By Environment Reporter
Catherine Hockley
The Advertiser
September 7, 2002,
pg.5
AUSTRALIA will not be a dumping ground for the world's nuclear waste, the Federal Government reaffirmed yesterday. Science Minister Peter McGauran, in Argentina, rejected suggestions by Swiss group ARIUS that Australia was an ideal site for an international nuclear waste store. "Countries deriving benefits from nuclear technology should make their own arrangements to safely dispose of their nuclear waste," he said. "Under no circumstances will the Federal Government consider involving bodies in Australia's radioactive waste facilities which may be seen as promoting Australian storage or disposal of international nuclear waste."
ARIUS formed out of the disbanded multinational Pangea which wanted to dump up to 75,000 tonnes of overseas waste from disarmed nuclear weapons and nuclear power stations each year in Australia.

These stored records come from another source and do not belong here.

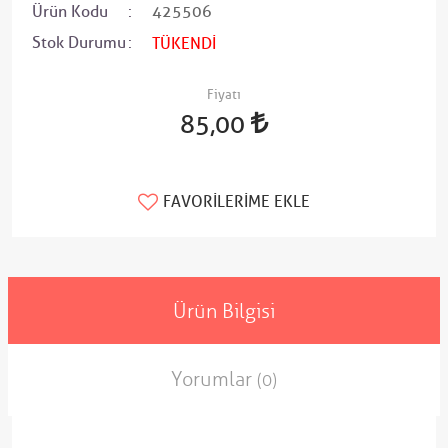
Ürün Kodu
425506
Stok Durumu
TÜKENDİ
Fiyatı
85,00
FAVORILERIME EKLE
Ürün Bilgisi
Yorumlar
(0)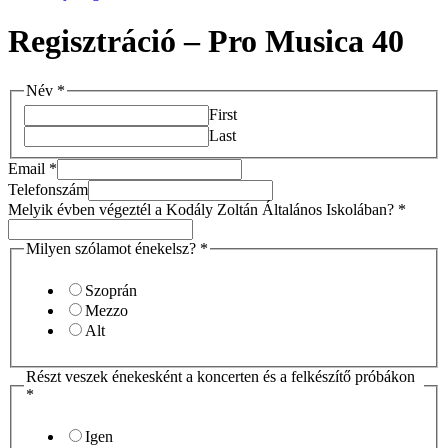
Regisztráció – Pro Musica 40
Név
*
First
Last
Email
*
Telefonszám
Melyik évben végeztél a Kodály Zoltán Általános Iskolában?
*
Milyen szólamot énekelsz?
*
Szoprán
Mezzo
Alt
Részt veszek énekesként a koncerten és a felkészítő próbákon
*
Igen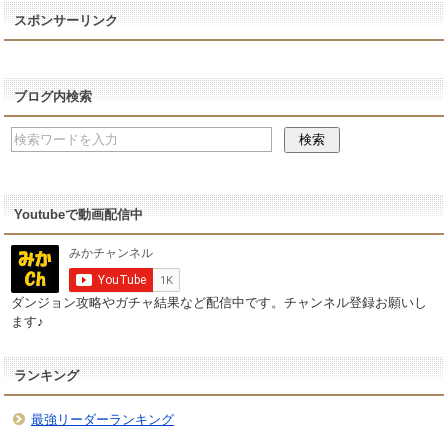
スポンサーリンク
ブログ内検索
Youtubeで動画配信中
ダンジョン攻略やガチャ結果など配信中です。チャンネル登録お願いし
ます♪
ランキング
最強リーダーランキング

It nominated outback South Australia and Western Australia as preferred sites. ARIUS spokesman Charles McCombie said this week his organisation was "interested in Australia". "Scientific work to date has confirmed that geologically Australia is an excellent potential host for a safe repository," Dr McCombie said, adding ARIUS's focus was not on Australia at this stage.
"The earlier work of Pangea indicated South Australia probably has excellent sites - as does WA - but ARIUS is currently actively looking for options in neither," he said.
(JG - The irony and hypocrisy of McGauran saying from Argentina that Australia won’t be a nuclear dumping ground ... he was in Argentina to convince them to take Australia's spent nuclear fuel.)
Roger Martin
The Australian
September 2, 2002
KEY players behind the failed Pangea proposal for an international nuclear waste dump in Australia have regrouped, intent on pursuing a multinational waste repository.
The Swiss-based Association for Regional and International Underground Storage wants Australia to reconsider siting a nuclear waste dump. ARIUS executive director Charles McCombie told The Australian he was optimistic that opposition to the Pangea proposal would fade and the plan for a shared waste facility would be backed. "Given the acknowledged excellent geological conditions in your country, an obvious option would still be that Australia defrays the cost of its own disposal program by accepting waste from elsewhere," Dr McCombie said.
But anti-nuclear activists are prepared for another fight.The Australian Conservation Foundation's David Noonan said this country should not be a dumping ground for other nations' nuclear waste. "The cost to Australia would be vast ... in the loss of our reputation, and in the potential environmental and other impacts of any mishap or accident," Mr Noonan said.
The federal Government also is cool on the plan. Science Minister Peter McGauran said a sharing agreement on Australia's proposed intermediate-level nuclear waste site was not under consideration. "The federal Government is strongly opposed to importing overseas radioactive waste for either disposal or storage in Australia," he said.
Pangea proposed setting up an international nuclear waste dump in Australia, but -- after several years of promotion and lobbying -- wound up its affairs earlier this year. Dr McCombie, who ran Pangea, then set up ARIUS as a non-profit group to seek solutions for toxic waste storage. The group's members are nuclear industries in Italy, Belgium, Bulgaria, Hungary, Japan and Switzerland.
Dr McCombie said the federal Government's current search for an intermediate nuclear waste dump should be widened to look at the concept of a shared facility. He said: "The storage facility for long-lived wastes that your Government is currently trying to site is an interim measure, which does not fulfil the long-term ethical requirements on waste producers.
"Australia will ultimately have to build a very expensive small national deep repository, or else use a shared facility."
Dr McCombie said Pangea was never given a real chance to sell its proposal for an international dump in Australia. "The politicians who wished to make political capital out of the issue jumped in first with extremely polarising positions," Dr McCombie said.
"We optimistically believe that these positions could well alter in future, especially if shared facilities are implemented elsewhere."
Dr McCombie said he had not given up hope of "Australians coming to appreciate the high benefits and low risks that would be associated with hosting a well-organised and managed international facility".